Finite Element Modeling

Figure 1: use of a diffusion cone: real situation and modeling

Note that several cones and therefore several rigid blocks are defined if the keyword PRESENT contains two “OUI” (one block per end of the cable) or if several cables are defined under DEFI_CABLE.

Note:

In practice, the cylinder is defined by the command DEFI_GROUP option TUNNEL. The methodology for extracting the nodes contained in the cone is described in document [U4.22.01] (command DEFI_GROUP).

♦ RAYON = radius

Cone radius.

♦ LONGUEUR = length

Length of the cone, in the curvilinear abscissa direction on the cable.
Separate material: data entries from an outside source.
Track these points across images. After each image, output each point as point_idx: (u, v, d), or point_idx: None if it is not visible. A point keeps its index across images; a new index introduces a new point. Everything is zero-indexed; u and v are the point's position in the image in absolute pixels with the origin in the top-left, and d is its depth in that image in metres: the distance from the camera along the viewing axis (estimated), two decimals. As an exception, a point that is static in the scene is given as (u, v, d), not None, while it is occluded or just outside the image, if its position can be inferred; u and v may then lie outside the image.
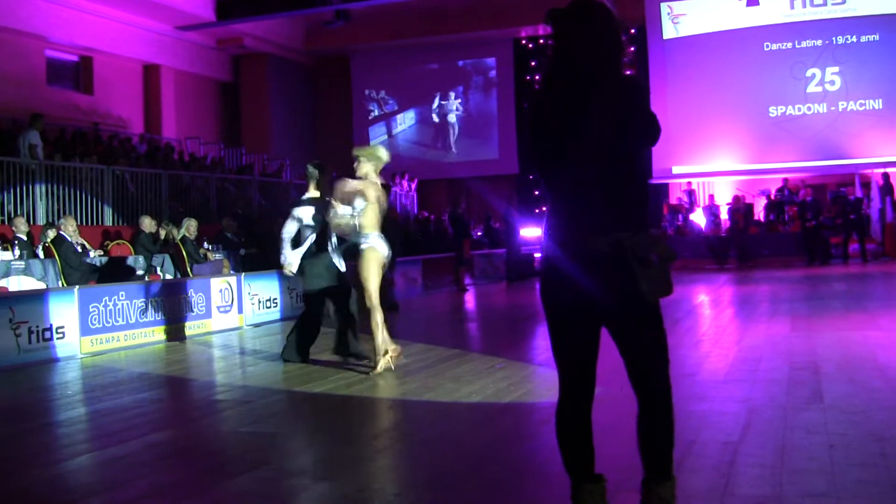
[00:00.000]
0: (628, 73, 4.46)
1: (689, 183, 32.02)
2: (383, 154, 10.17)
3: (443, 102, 36.68)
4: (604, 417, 7.24)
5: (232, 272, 17.07)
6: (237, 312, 15.82)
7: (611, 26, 4.24)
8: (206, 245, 18.54)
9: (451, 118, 36.71)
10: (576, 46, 4.17)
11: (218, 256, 18.02)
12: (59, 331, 12.36)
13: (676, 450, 6.09)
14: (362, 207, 9.70)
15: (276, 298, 16.82)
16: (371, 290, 9.77)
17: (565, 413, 4.33)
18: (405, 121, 37.47)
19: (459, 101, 36.49)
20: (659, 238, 4.13)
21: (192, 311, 14.82)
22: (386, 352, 9.93)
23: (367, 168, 9.92)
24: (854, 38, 31.16)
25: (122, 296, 13.54)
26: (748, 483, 5.29)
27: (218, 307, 15.35)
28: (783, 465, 5.60)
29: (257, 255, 19.44)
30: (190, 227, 17.67)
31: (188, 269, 17.14)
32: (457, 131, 36.66)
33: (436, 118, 36.92)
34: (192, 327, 14.76)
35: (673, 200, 32.71)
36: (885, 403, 7.20)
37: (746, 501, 4.98)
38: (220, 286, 15.52)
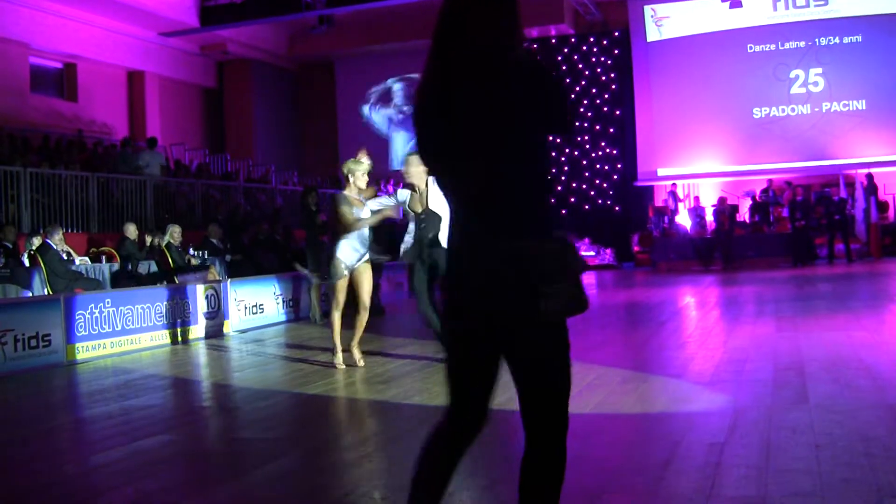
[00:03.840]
0: (529, 52, 4.07)
1: (674, 185, 32.05)
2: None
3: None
4: (587, 425, 7.28)
5: (218, 278, 17.03)
6: (223, 318, 15.79)
7: (507, 6, 3.55)
8: (191, 251, 18.51)
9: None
10: (462, 21, 3.54)
11: (203, 262, 17.98)
12: (45, 338, 12.33)
13: (664, 450, 6.12)
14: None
15: (262, 304, 16.80)
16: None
17: (440, 441, 3.67)
18: (391, 126, 37.40)
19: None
20: (564, 245, 3.47)
21: (178, 318, 14.79)
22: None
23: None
24: (837, 40, 31.24)
25: (107, 303, 13.51)
26: (734, 484, 5.29)
27: (204, 313, 15.33)
28: (769, 465, 5.61)
29: (242, 262, 19.42)
30: (174, 233, 17.64)
31: (174, 276, 17.10)
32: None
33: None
34: (178, 334, 14.73)
35: (658, 203, 32.75)
36: (870, 403, 7.22)
37: (732, 502, 4.99)
38: (206, 292, 15.50)
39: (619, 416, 7.46)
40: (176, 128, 32.01)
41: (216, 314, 15.65)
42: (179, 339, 14.71)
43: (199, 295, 15.31)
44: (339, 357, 10.61)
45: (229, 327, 15.89)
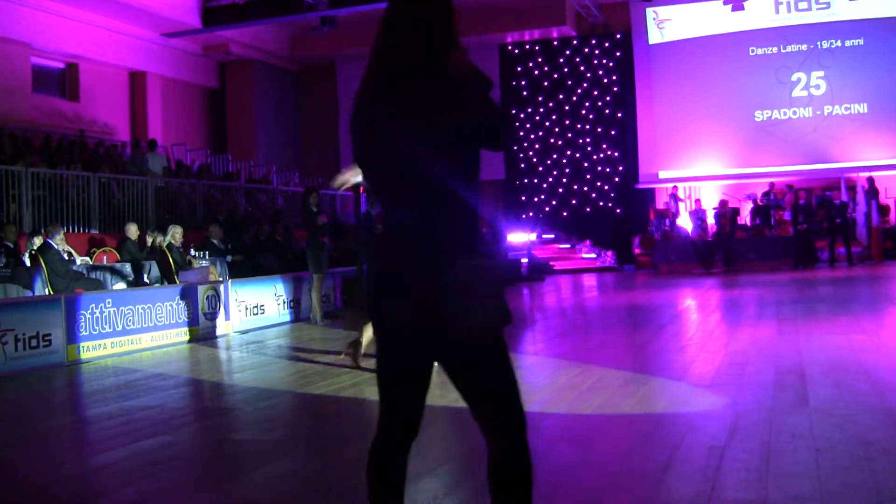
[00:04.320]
0: (465, 64, 4.03)
1: (675, 188, 32.06)
2: None
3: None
4: (587, 428, 7.29)
5: (219, 279, 17.04)
6: (224, 319, 15.80)
7: (444, 12, 3.60)
8: (192, 252, 18.52)
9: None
10: (399, 33, 3.56)
11: (204, 263, 17.98)
12: (46, 338, 12.33)
13: (663, 453, 6.12)
14: None
15: (263, 305, 16.81)
16: None
17: (379, 455, 3.71)
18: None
19: None
20: (487, 259, 3.48)
21: (179, 319, 14.80)
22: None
23: None
24: (839, 43, 31.25)
25: (108, 303, 13.52)
26: (734, 487, 5.29)
27: (204, 314, 15.34)
28: (769, 469, 5.61)
29: (244, 262, 19.42)
30: (175, 234, 17.65)
31: (175, 277, 17.11)
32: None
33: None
34: (179, 334, 14.73)
35: (659, 205, 32.76)
36: (871, 407, 7.22)
37: (733, 506, 5.00)
38: (207, 293, 15.50)
39: (620, 419, 7.46)
40: (177, 128, 32.00)
41: (217, 315, 15.66)
42: (180, 339, 14.72)
43: (199, 295, 15.32)
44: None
45: (230, 328, 15.90)
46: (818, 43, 31.40)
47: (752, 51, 32.12)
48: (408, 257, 3.48)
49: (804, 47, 31.55)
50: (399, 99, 3.47)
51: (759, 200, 30.48)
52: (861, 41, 30.95)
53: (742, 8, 32.10)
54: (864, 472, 5.43)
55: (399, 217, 3.55)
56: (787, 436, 6.42)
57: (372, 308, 3.61)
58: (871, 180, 29.13)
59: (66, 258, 16.22)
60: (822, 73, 31.36)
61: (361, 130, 3.58)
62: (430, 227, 3.45)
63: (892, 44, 30.41)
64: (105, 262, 17.61)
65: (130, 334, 13.85)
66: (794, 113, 31.67)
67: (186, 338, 14.87)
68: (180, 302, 14.87)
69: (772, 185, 31.06)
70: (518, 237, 30.27)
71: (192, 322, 15.09)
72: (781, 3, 31.85)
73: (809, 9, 31.52)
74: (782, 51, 31.82)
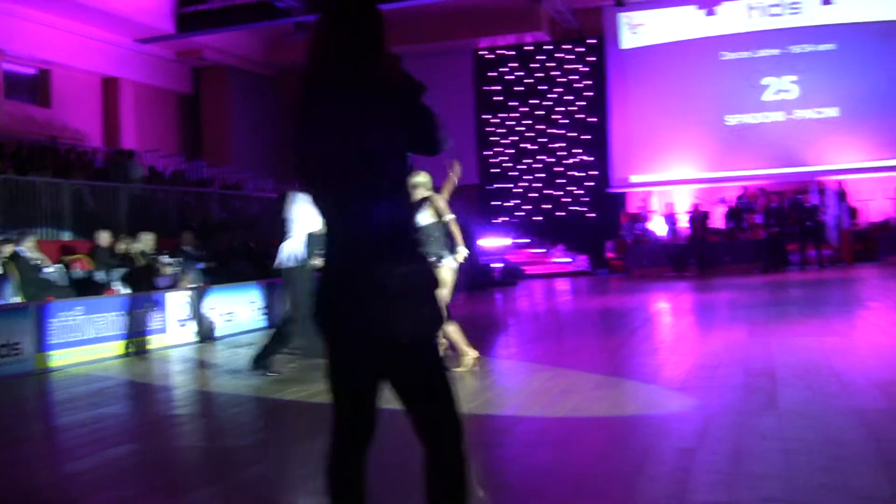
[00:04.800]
0: (397, 71, 4.03)
1: (649, 192, 32.20)
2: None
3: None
4: (561, 431, 7.31)
5: (191, 286, 16.97)
6: (196, 326, 15.76)
7: (373, 14, 3.63)
8: (164, 259, 18.43)
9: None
10: (331, 41, 3.57)
11: (177, 270, 17.90)
12: (15, 347, 12.26)
13: (635, 456, 6.15)
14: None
15: (236, 312, 16.78)
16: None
17: (334, 461, 3.69)
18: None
19: None
20: (418, 266, 3.53)
21: (151, 326, 14.75)
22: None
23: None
24: (811, 47, 31.44)
25: (79, 311, 13.46)
26: (705, 489, 5.32)
27: (177, 321, 15.29)
28: (739, 470, 5.64)
29: (217, 269, 19.35)
30: (147, 241, 17.58)
31: (147, 284, 17.02)
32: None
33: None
34: (150, 341, 14.69)
35: (632, 209, 32.87)
36: (841, 409, 7.25)
37: (703, 507, 5.02)
38: (178, 300, 15.46)
39: (594, 422, 7.49)
40: (151, 134, 31.86)
41: (189, 321, 15.61)
42: (152, 346, 14.67)
43: (172, 303, 15.27)
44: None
45: (203, 334, 15.85)
46: (790, 47, 31.60)
47: (725, 55, 32.27)
48: (345, 264, 3.52)
49: (776, 52, 31.74)
50: (332, 108, 3.48)
51: (731, 204, 30.61)
52: (833, 46, 31.14)
53: (714, 13, 32.25)
54: (834, 472, 5.47)
55: (336, 224, 3.58)
56: (758, 437, 6.45)
57: (314, 315, 3.64)
58: (841, 183, 29.36)
59: (38, 266, 16.13)
60: (794, 78, 31.55)
61: (296, 139, 3.61)
62: (366, 234, 3.47)
63: (864, 48, 30.61)
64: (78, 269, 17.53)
65: (101, 342, 13.80)
66: (766, 117, 31.84)
67: (159, 345, 14.82)
68: (152, 309, 14.82)
69: (744, 188, 31.21)
70: (490, 241, 30.32)
71: (164, 329, 15.05)
72: (754, 7, 32.01)
73: (781, 14, 31.70)
74: (754, 55, 31.99)
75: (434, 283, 3.57)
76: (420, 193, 10.16)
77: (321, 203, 3.63)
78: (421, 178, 10.25)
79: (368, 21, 3.61)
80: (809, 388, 8.23)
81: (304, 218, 10.87)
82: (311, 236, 10.82)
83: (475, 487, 3.70)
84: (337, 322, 3.57)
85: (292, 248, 10.92)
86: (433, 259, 10.15)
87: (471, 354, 10.28)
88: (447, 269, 10.17)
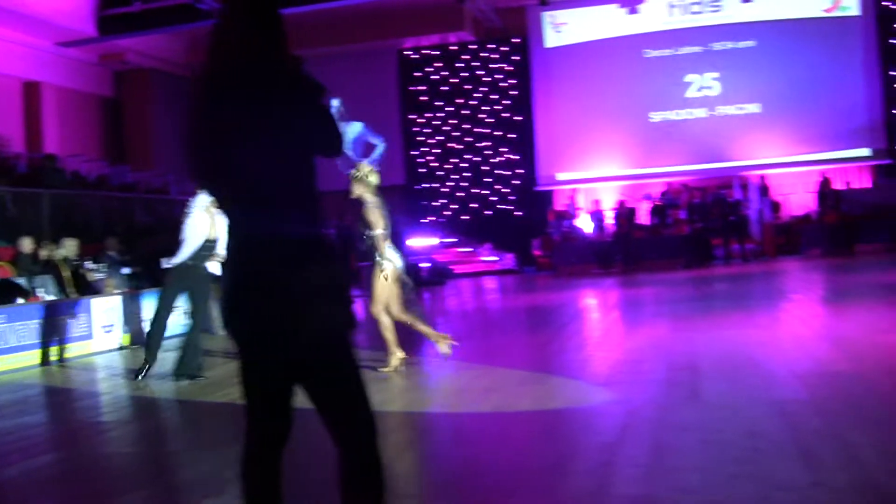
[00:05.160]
0: (298, 72, 4.05)
1: (576, 189, 32.43)
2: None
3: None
4: (483, 429, 7.36)
5: (116, 291, 16.83)
6: (121, 332, 15.62)
7: (272, 16, 3.61)
8: (88, 265, 18.23)
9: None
10: (229, 42, 3.57)
11: (101, 276, 17.72)
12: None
13: (556, 452, 6.21)
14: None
15: (162, 316, 16.63)
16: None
17: (249, 462, 3.68)
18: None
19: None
20: (330, 267, 3.54)
21: (75, 333, 14.59)
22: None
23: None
24: (731, 44, 31.90)
25: (1, 319, 13.29)
26: (624, 483, 5.39)
27: (101, 327, 15.15)
28: (659, 463, 5.73)
29: (142, 274, 19.18)
30: (71, 247, 17.37)
31: (71, 290, 16.85)
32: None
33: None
34: (74, 349, 14.52)
35: (558, 207, 33.07)
36: (760, 399, 7.37)
37: (621, 500, 5.08)
38: (103, 306, 15.31)
39: (516, 419, 7.55)
40: (74, 139, 31.47)
41: (114, 327, 15.47)
42: (77, 353, 14.51)
43: (96, 309, 15.12)
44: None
45: (128, 340, 15.71)
46: (711, 44, 32.03)
47: (647, 53, 32.61)
48: (254, 266, 3.49)
49: (698, 49, 32.15)
50: (233, 110, 3.45)
51: (656, 200, 30.91)
52: (753, 43, 31.65)
53: (637, 11, 32.56)
54: (750, 462, 5.55)
55: (242, 227, 3.56)
56: (677, 430, 6.55)
57: (224, 316, 3.63)
58: (763, 178, 29.81)
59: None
60: (715, 75, 31.97)
61: (197, 143, 3.58)
62: (272, 236, 3.46)
63: (783, 45, 31.15)
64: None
65: (24, 350, 13.62)
66: (689, 114, 32.24)
67: (84, 351, 14.66)
68: (76, 316, 14.67)
69: (668, 184, 31.54)
70: (419, 241, 30.36)
71: (89, 336, 14.89)
72: (675, 5, 32.39)
73: (702, 11, 32.11)
74: (676, 53, 32.38)
75: (344, 283, 3.58)
76: (359, 189, 10.15)
77: (224, 205, 3.62)
78: (360, 171, 10.26)
79: (268, 23, 3.60)
80: (730, 380, 8.36)
81: (199, 221, 10.96)
82: (206, 241, 10.90)
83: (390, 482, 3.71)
84: (246, 324, 3.54)
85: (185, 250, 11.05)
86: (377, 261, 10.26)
87: (398, 355, 10.33)
88: (385, 272, 10.23)
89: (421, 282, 27.72)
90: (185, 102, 3.67)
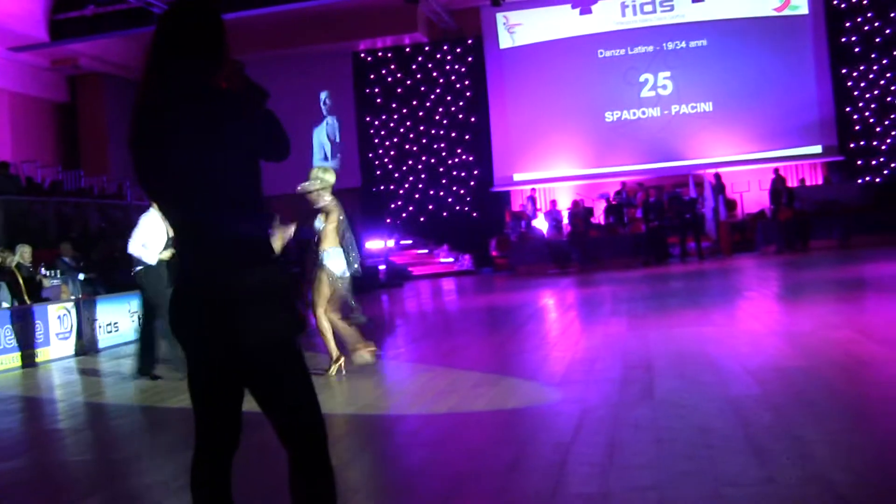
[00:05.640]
0: (240, 78, 4.06)
1: (533, 190, 32.52)
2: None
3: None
4: (438, 430, 7.39)
5: (71, 297, 16.73)
6: (76, 338, 15.53)
7: (212, 20, 3.62)
8: (42, 271, 18.10)
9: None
10: (170, 49, 3.55)
11: (56, 282, 17.61)
12: None
13: (510, 452, 6.24)
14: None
15: (117, 322, 16.56)
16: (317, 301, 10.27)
17: (198, 469, 3.68)
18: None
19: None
20: (274, 271, 3.55)
21: (30, 340, 14.49)
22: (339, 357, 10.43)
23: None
24: (683, 44, 32.15)
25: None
26: (578, 482, 5.43)
27: (57, 334, 15.05)
28: (612, 462, 5.77)
29: (97, 279, 19.08)
30: (24, 253, 17.23)
31: (25, 297, 16.74)
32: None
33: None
34: (31, 355, 14.42)
35: (515, 207, 33.16)
36: (713, 396, 7.43)
37: (575, 500, 5.11)
38: (59, 312, 15.22)
39: (469, 420, 7.58)
40: (28, 145, 31.21)
41: (70, 334, 15.38)
42: (32, 360, 14.41)
43: (51, 315, 15.03)
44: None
45: (84, 347, 15.62)
46: (664, 44, 32.26)
47: (601, 53, 32.77)
48: (199, 271, 3.50)
49: (650, 49, 32.37)
50: (175, 115, 3.43)
51: (611, 199, 31.06)
52: (704, 42, 31.93)
53: (590, 11, 32.71)
54: (702, 459, 5.61)
55: (187, 232, 3.56)
56: (631, 428, 6.60)
57: (171, 322, 3.64)
58: (717, 176, 30.05)
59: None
60: (668, 74, 32.20)
61: (140, 148, 3.55)
62: (218, 241, 3.47)
63: (735, 44, 31.45)
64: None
65: (-21, 357, 13.55)
66: (644, 113, 32.43)
67: (40, 358, 14.57)
68: (31, 323, 14.57)
69: (623, 184, 31.69)
70: (376, 244, 30.36)
71: (45, 342, 14.79)
72: (627, 6, 32.58)
73: (654, 11, 32.35)
74: (630, 52, 32.56)
75: (288, 288, 3.58)
76: (315, 188, 10.14)
77: (172, 211, 3.63)
78: (317, 173, 10.27)
79: (208, 27, 3.60)
80: (684, 377, 8.43)
81: (152, 223, 11.00)
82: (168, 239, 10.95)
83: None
84: (192, 330, 3.55)
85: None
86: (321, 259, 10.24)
87: (367, 351, 10.38)
88: (336, 277, 10.23)
89: (379, 284, 27.75)
90: (131, 112, 3.59)
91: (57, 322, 15.09)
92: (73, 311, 15.58)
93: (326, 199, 10.18)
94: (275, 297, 3.50)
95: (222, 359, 3.52)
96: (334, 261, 10.22)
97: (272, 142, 3.59)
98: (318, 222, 10.22)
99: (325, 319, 10.27)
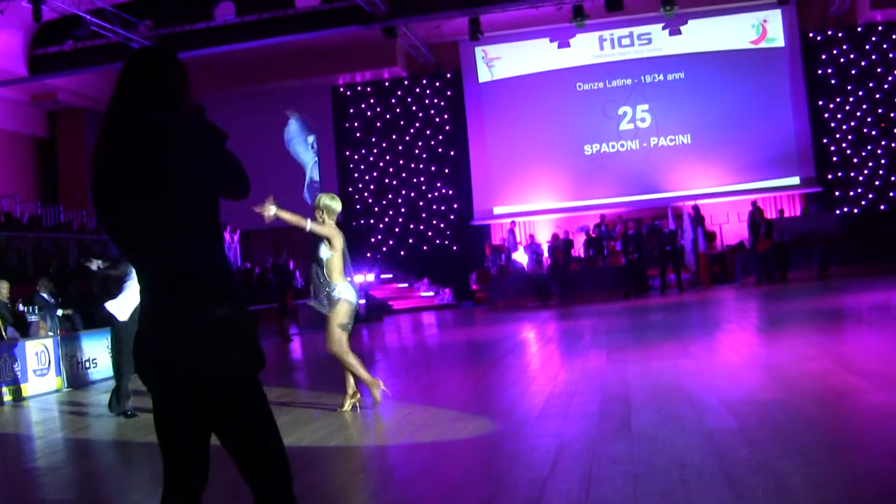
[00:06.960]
0: (199, 118, 4.10)
1: (513, 223, 32.60)
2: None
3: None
4: (416, 466, 7.37)
5: (49, 333, 16.66)
6: (55, 375, 15.45)
7: (173, 64, 3.71)
8: (20, 307, 18.03)
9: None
10: (130, 90, 3.61)
11: (34, 318, 17.54)
12: None
13: (487, 488, 6.22)
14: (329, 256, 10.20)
15: (95, 359, 16.48)
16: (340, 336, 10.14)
17: None
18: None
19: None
20: (235, 308, 3.53)
21: (8, 376, 14.42)
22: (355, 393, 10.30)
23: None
24: (661, 77, 32.43)
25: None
26: (554, 517, 5.43)
27: (34, 371, 14.98)
28: (588, 497, 5.74)
29: (74, 315, 18.99)
30: (1, 289, 17.17)
31: (2, 333, 16.66)
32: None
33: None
34: (6, 393, 14.34)
35: (495, 241, 33.21)
36: (689, 430, 7.43)
37: (550, 535, 5.12)
38: (36, 349, 15.15)
39: (447, 455, 7.56)
40: (6, 180, 31.16)
41: (48, 371, 15.30)
42: (9, 398, 14.34)
43: (28, 352, 14.96)
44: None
45: (62, 384, 15.54)
46: (642, 77, 32.52)
47: (580, 86, 33.01)
48: (160, 310, 3.51)
49: (629, 82, 32.62)
50: (136, 157, 3.45)
51: (591, 232, 31.15)
52: (682, 75, 32.22)
53: (568, 45, 32.94)
54: (678, 493, 5.61)
55: (148, 271, 3.57)
56: (608, 463, 6.58)
57: (134, 360, 3.64)
58: (696, 208, 30.21)
59: None
60: (646, 107, 32.43)
61: (101, 189, 3.58)
62: (177, 279, 3.48)
63: (711, 76, 31.77)
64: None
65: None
66: (622, 146, 32.65)
67: (16, 396, 14.48)
68: (8, 359, 14.49)
69: (602, 216, 31.80)
70: (356, 278, 30.34)
71: (22, 379, 14.72)
72: (605, 39, 32.84)
73: (632, 45, 32.63)
74: (608, 86, 32.81)
75: (250, 325, 3.58)
76: (320, 218, 10.13)
77: (132, 251, 3.62)
78: (323, 201, 10.28)
79: (171, 72, 3.67)
80: (661, 411, 8.42)
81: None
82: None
83: None
84: (154, 368, 3.55)
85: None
86: (333, 293, 10.17)
87: (377, 385, 10.33)
88: (343, 304, 10.19)
89: (359, 318, 27.68)
90: (91, 153, 3.64)
91: (34, 358, 15.01)
92: (51, 348, 15.50)
93: (330, 226, 10.18)
94: (235, 334, 3.49)
95: (184, 396, 3.51)
96: (348, 292, 10.18)
97: (234, 181, 3.65)
98: (323, 252, 10.17)
99: (351, 354, 10.16)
The cone is defined as a succession of cylinders by stopping when the total length of the cylinders is equal to the length parameter.

♦ PRESENT = l_pre

This list must contain 2 arguments, no more and no less, and must be ordered according to the list of nodes defining the anchors (operand GROUP_NO_ANCRAGE above).

The only valid arguments are “OUI” or “NON”; they allow you to define the cone on both anchors (PRESENT =( “OUI”, “OUI”,)), on the first anchor (PRESENT =( “OUI”, “”, “NON”,)) or on the second anchor (PRESENT =( “NON”, “ OUI “,)). Note that if several cables are defined in DEFI_CABLE then the first argument of PRESENT applies to all the first nodes that define the anchors. Same for the second argument.

2.14. Operand TITRE#

◊ TITRE = l_title

List of text-type arguments defining a title attached to the [cabl_precont] concept.